The task:
Would you return, word for word, the lines of the data below from the line with "- Lesion marked" through the line with "- The exam's", and no others?
(Exercise materials)
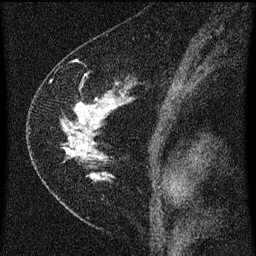
Breast MRI (dynamic contrast-enhanced), one sagittal slice. Position 37 of 60 along the scan axis. Dynamic contrast-enhanced series, image 2 of 3 at this slice position (ordered by acquisition). 1.5 T. TE 4.2 ms, TR 8 ms. 2 mm slice thickness. 256 × 256 image matrix, field of view 180 × 180 mm. Female patient, age 47 years.
Outlined on this slice (semi-automatic segmentation, software-assisted and operator-edited):
- analysis volume of interest (the breast-tissue region the enhancement analysis was run in; not a lesion): box from (x=38, y=76) to (x=132, y=191) px
- tumour enhancement mask (voxels above the 70 % enhancement threshold inside the analysis volume of interest): (x=62, y=98)–(x=121, y=179)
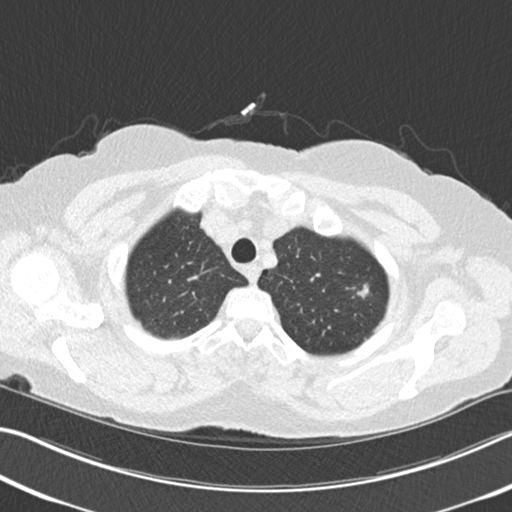
Low-dose screening chest CT, axial slice, second screening round (one year after baseline), lung window (W 1500 / L -600 HU), 2 mm slice thickness, standard (soft-tissue) reconstruction kernel (B30f), 512 × 512 image matrix. Female, age 64 years at enrolment. Former smoker at enrolment.
- Lesion marked by an expert reader, bounding box <344,274,377,306> (left, top, right, bottom; pixels).
- The exam's reader record, not a measurement of the box and not confirmed to be the same lesion: non-calcified nodule or mass ≥4 mm, left upper lobe, 13 × 10 mm, spiculated (stellate) margins, soft tissue attenuation, pre-existing on the prior screen: yes; interval growth: yes.
- Lung cancer was diagnosed 106 days after this screen: signet ring cell carcinoma, right upper lobe, poorly differentiated (G3), stage IA (AJCC 6th edition), 15 mm at pathology.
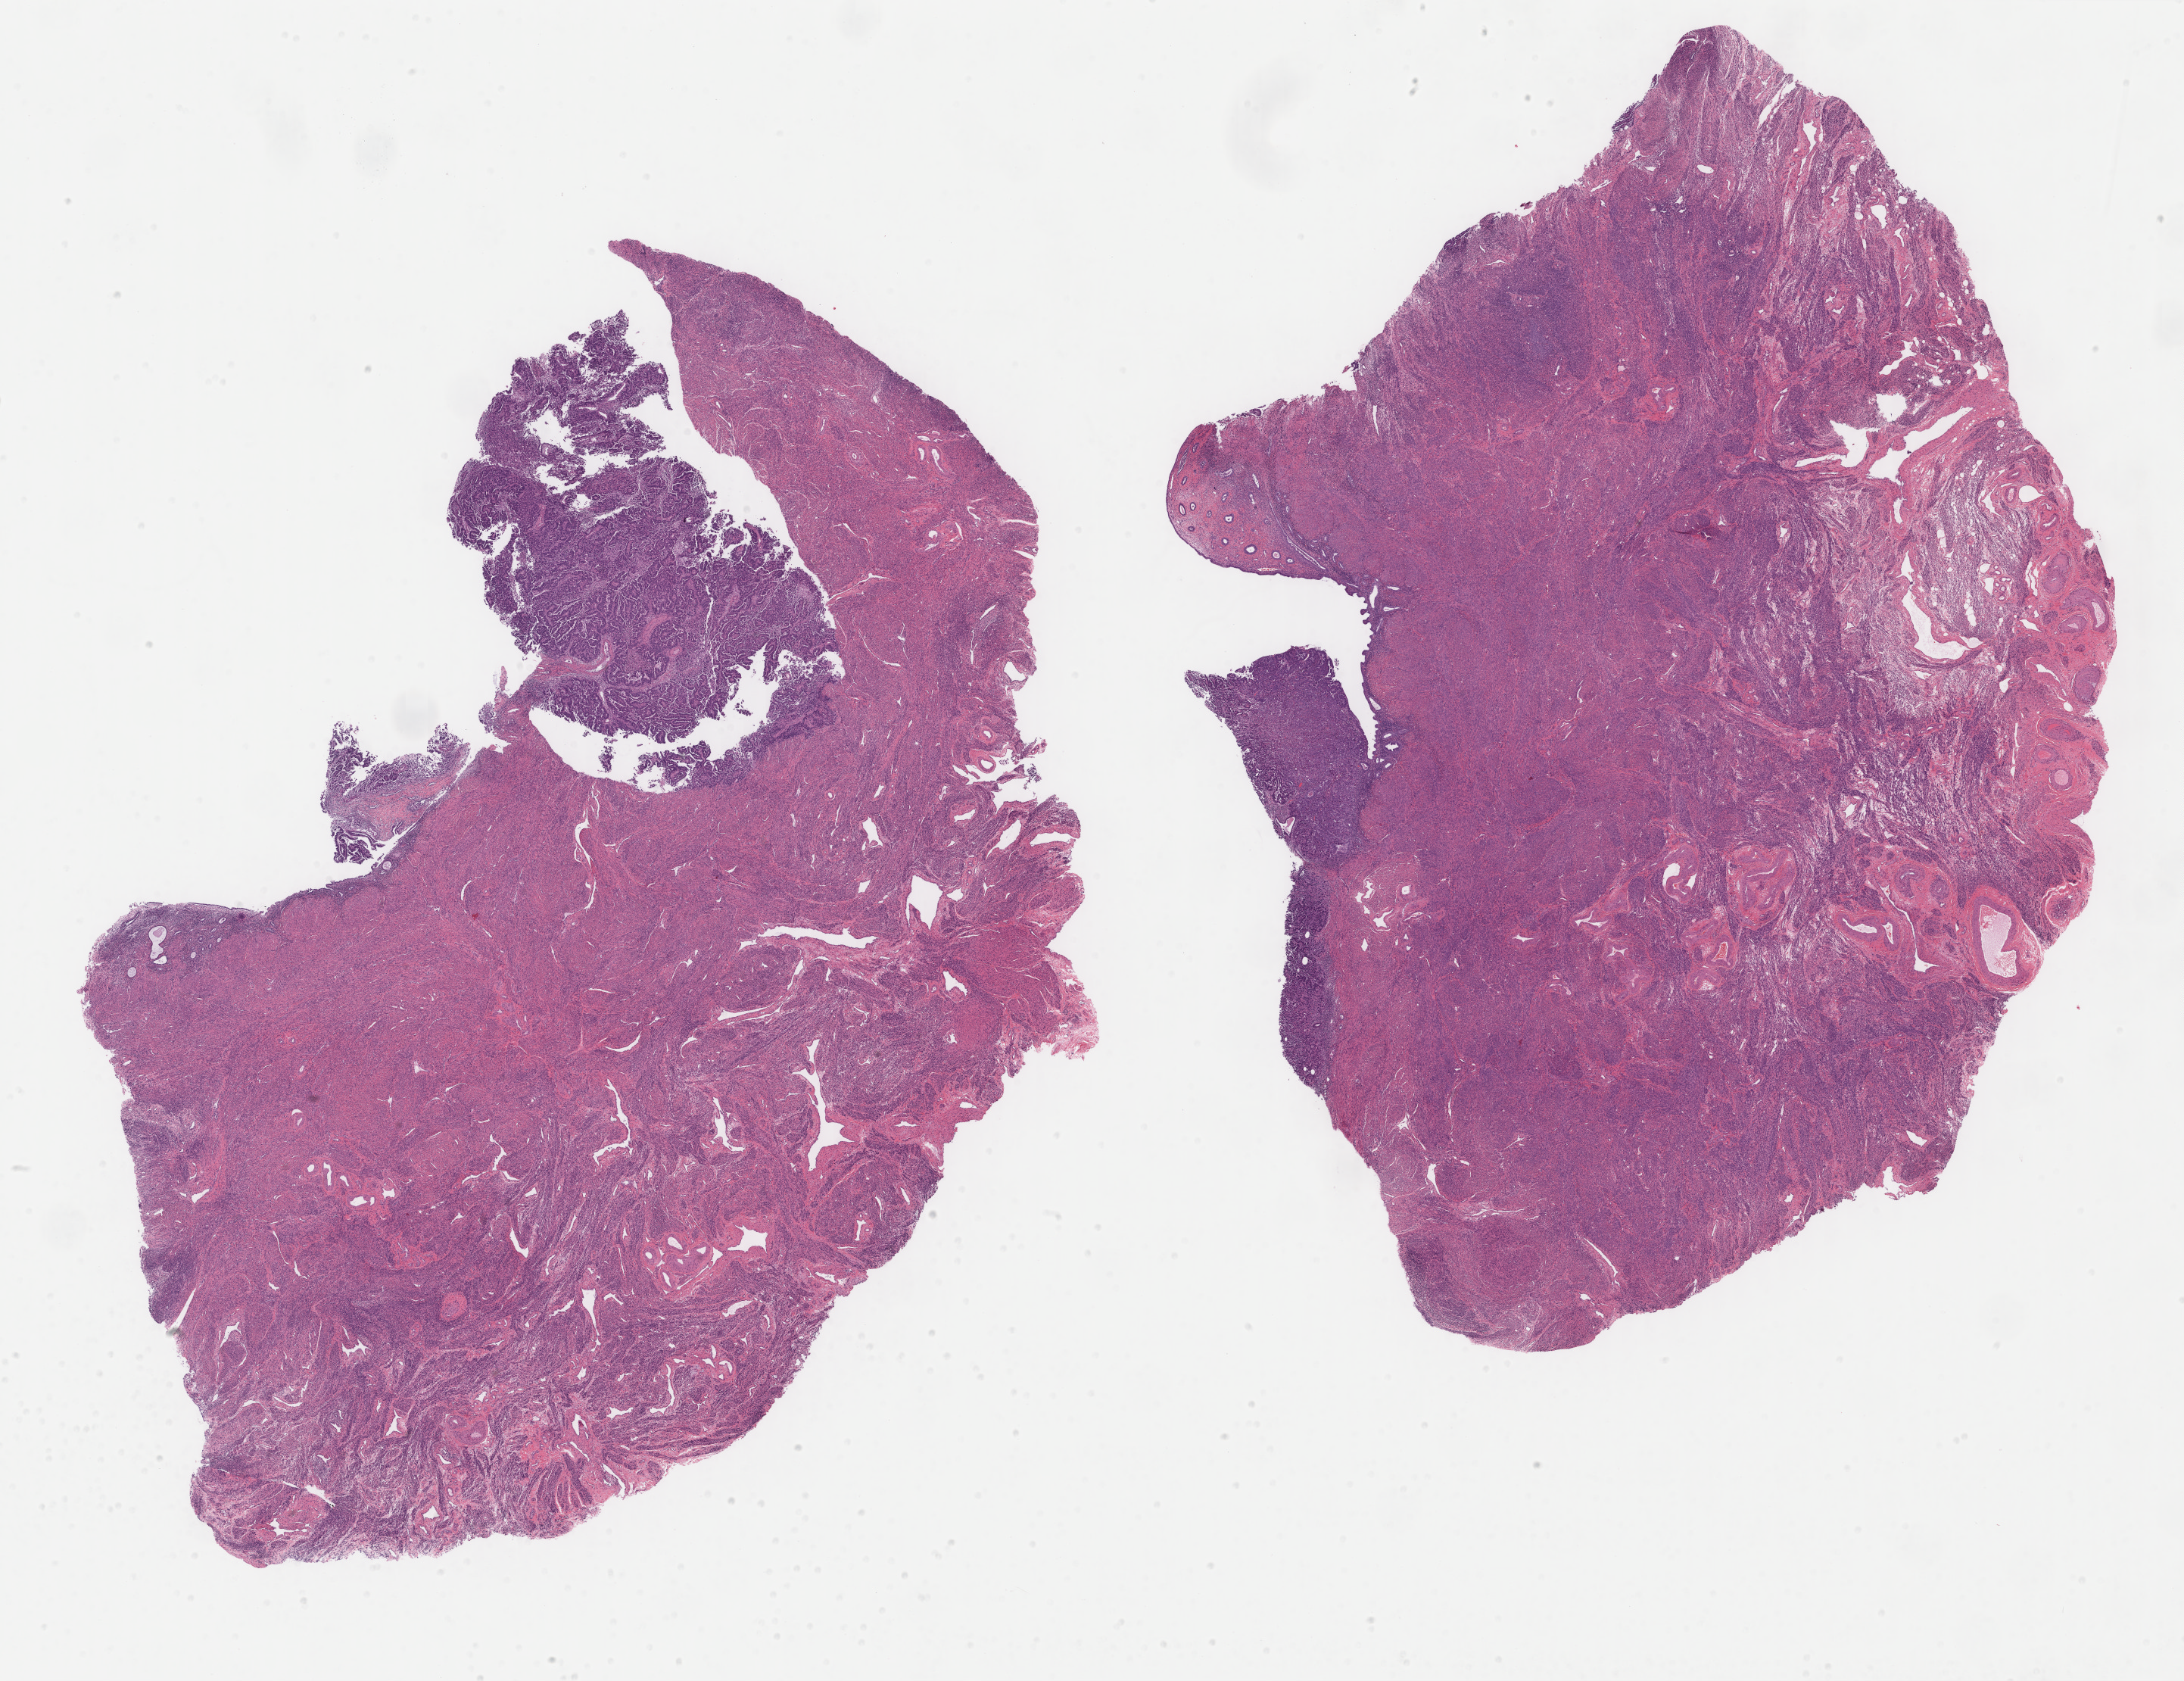
H&E-stained whole-slide image — shown as a low-resolution overview of the whole scanned area (about 22.9 x 17.6 mm), formalin-fixed paraffin-embedded (FFPE) diagnostic section, primary tumour sample from the uterus. Female, age 62 years at initial diagnosis. Histologic grade: high grade.
Diagnosis: Serous cystadenocarcinoma, NOS. Lymph nodes positive (case pathology): 0 of 22 examined. FIGO stage: IC.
(End Exercise materials)
Task response:
- Lesion marked by an expert reader, bounding box <344,274,377,306> (left, top, right, bottom; pixels).
- The exam's reader record, not a measurement of the box and not confirmed to be the same lesion: non-calcified nodule or mass ≥4 mm, left upper lobe, 13 × 10 mm, spiculated (stellate) margins, soft tissue attenuation, pre-existing on the prior screen: yes; interval growth: yes.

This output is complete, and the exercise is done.